SARAH HUDSON, The Weekly Times
Photo: Cattle producer Gillian Sanbrook on her Bowna property, where she aims for complete ground cover, adjusting stocking rate for the sake of soil health. Pictures: David Geraghty
GILLIAN Sanbrook is an agricultural powerhouse.
If you need any convincing, just listen to her diary schedule.
Over three weekends in November Gillian is running the inaugural Earth Canvas event, of which she is the chair and founder, teaming up six artists and six regenerative farmers between the Murray and the Murrumbidgee rivers in southern NSW, to run open days, workshops and exhibits for the public.
The mother-of-two explains that she has just finished renovating an old woolshed on her 990-hectare farm at Bowna, in the NSW Riverina, so she can host an on-farm holistic management conference on March 3-4 next year.
“Then through Earth Canvas I’ll be running a writers’ festival in the woolshed with authors from around NSW on April 4-5, to tell stories of regenerative agriculture,” she explains.
Gillian — a climate champion and registered carbon farmer — has just returned from a three-week tour of regenerative farms in the US; and earlier this year was a speaker at the Australian Global Food Forum.
All this is on top of running her farm, Bibbaringa, to regenerative farming practices, finishing cattle, currently stocked with 200 steers.
Luckily for her bumper diary, she has just wound up a 10-year project called Artstream Albury, learning about art by investing in it, and wound up her decade-long business Natural Instinct Wool Company that produced woollen corporate wear.
How does she find the energy?
“I am a busy person,” she says, laughing, “but I do take time out to go hiking quite often.
“I’ve worked hard all my life and built up an innovative business, but now I also want to give back.
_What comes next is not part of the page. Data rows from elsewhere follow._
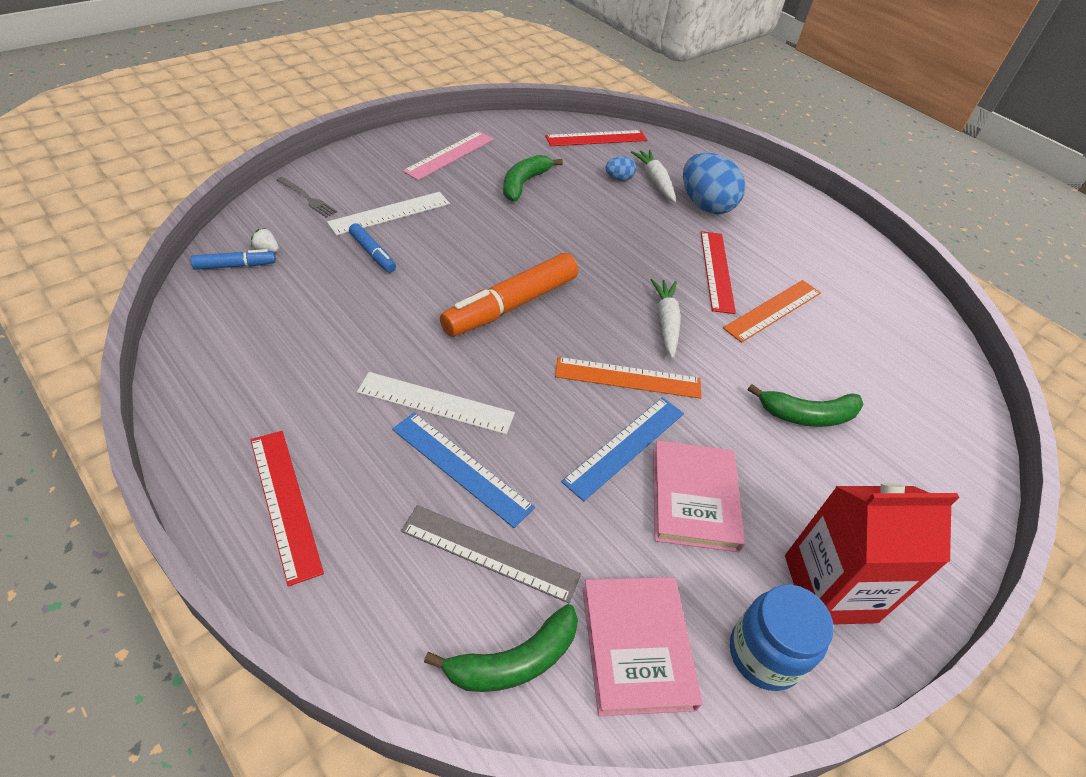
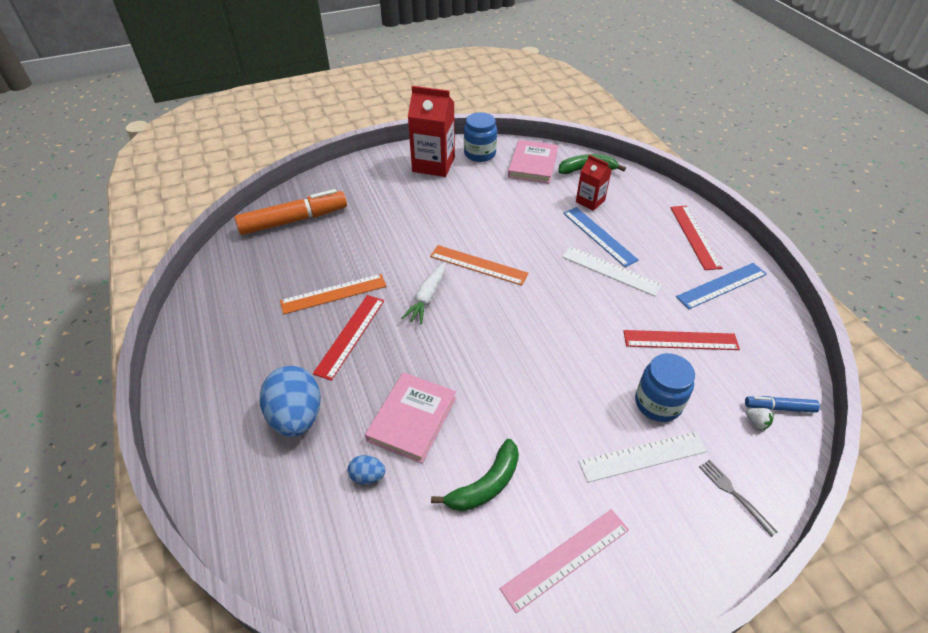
camera: 155 degrees left, 0 degrees up
blue marker [349,223,396,273] -> blue jar [635,353,695,422]
grey ruler [401,505,581,603] -> red carton [576,155,612,211]
orange marker [440,253,578,337] -> orange marker moved to [235,189,347,235]
red ruler [545,130,647,146] -> red ruler moved to [624,330,740,350]
blue ruler [561,397,684,501] -> blue ruler moved to [676,263,767,309]
white carrot [631,150,676,202] -> none
pink book [653,440,745,552] -> pink book moved to [365,372,456,463]
green banana [748,384,864,427] -> none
I seem to have 10-year cycles where I’ll build up a concept to success and then start afresh.”
Photo: Bowna cattle producer Gillian Sanbrook.
Gillian’s dedication to agriculture is all the more remarkable given she grew up in Melbourne, attributing her love of nature to horse riding as a child.
“I spent hours and hours with that horse and it started my understanding of nature and animals, in a very balanced way. It was very grounding,” she says.
Gillian studied a diploma of farm management at Glenormiston, which involved two years as a jillaroo on a Merino sheep stud in the Riverina.
“At college we did a course called logic and reasoning, about getting you to think and ask questions and never take anything for granted. I credit that approach to what I am achieving,” she says.
As a graduate she became an agricultural reporter in Western Australia for four years, then was headhunted to become a publicist for Merino breeders in South Africa, where she lived for four years.
Never stop learning.
Returning to Australia she met her then husband David Taylor, moving to his family’s Pooginook Merino Stud at Jerilderie. At its peak the property was “one of the top studs in Australia”, farming 6000 breeding ewes.
It was here Gillian first encountered the work of Zimbabwean ecologist Allan Savory and his holistic management practices. These days she attends at least one holistic management or regenerative agricultural conference in Australia or overseas a year, as well as being a mentor to three local holistic groups at Nagambie, Holbrook and Cootamundra.
Gillian considers Savory to be one of her mentors, alongside Australian Peter Andrews, who pioneered natural sequence farming, and she adds one of her personal and farming philosophies is to “never stop learning”.
“I can’t absorb enough information.
“When you open your mind and educate yourself, you can make plans, set goals and adjust to change.”
These philosophies are applied to Bibbaringa, which she bought in 2003. She stocks the land according to the seasons and doesn’t buy in supplementary feed, nor make it on-farm.
Put simply, Gillian says, ground cover is key: 100 per cent cover, 100 per cent of the time, because it helps the soil build biology and carbon, and hold water.
Gillian has re-vegetated almost 30 per cent of the property — including with a future spotted gum plantation and flower enterprise from native foliage such as acacias to callistemons — which also help retain water.
She believes rotational grazing is key to farm management. Depending on ground cover and the season, she grazes one mob, moved about every one to three days and destocks rather than sacrificing ground cover.
Gillian says while it’s important landholders hear the regenerative farm message, the broader public also needs to be included.
“I want to create a way people can come on to regenerative farms and learn that healthy soil produces healthy plants, animals, people and communities.
“Many people in cities feel totally disempowered about their food, water and power, but don’t know what to do. There are solutions. Everyone needs to be part of the solution and make that connection.”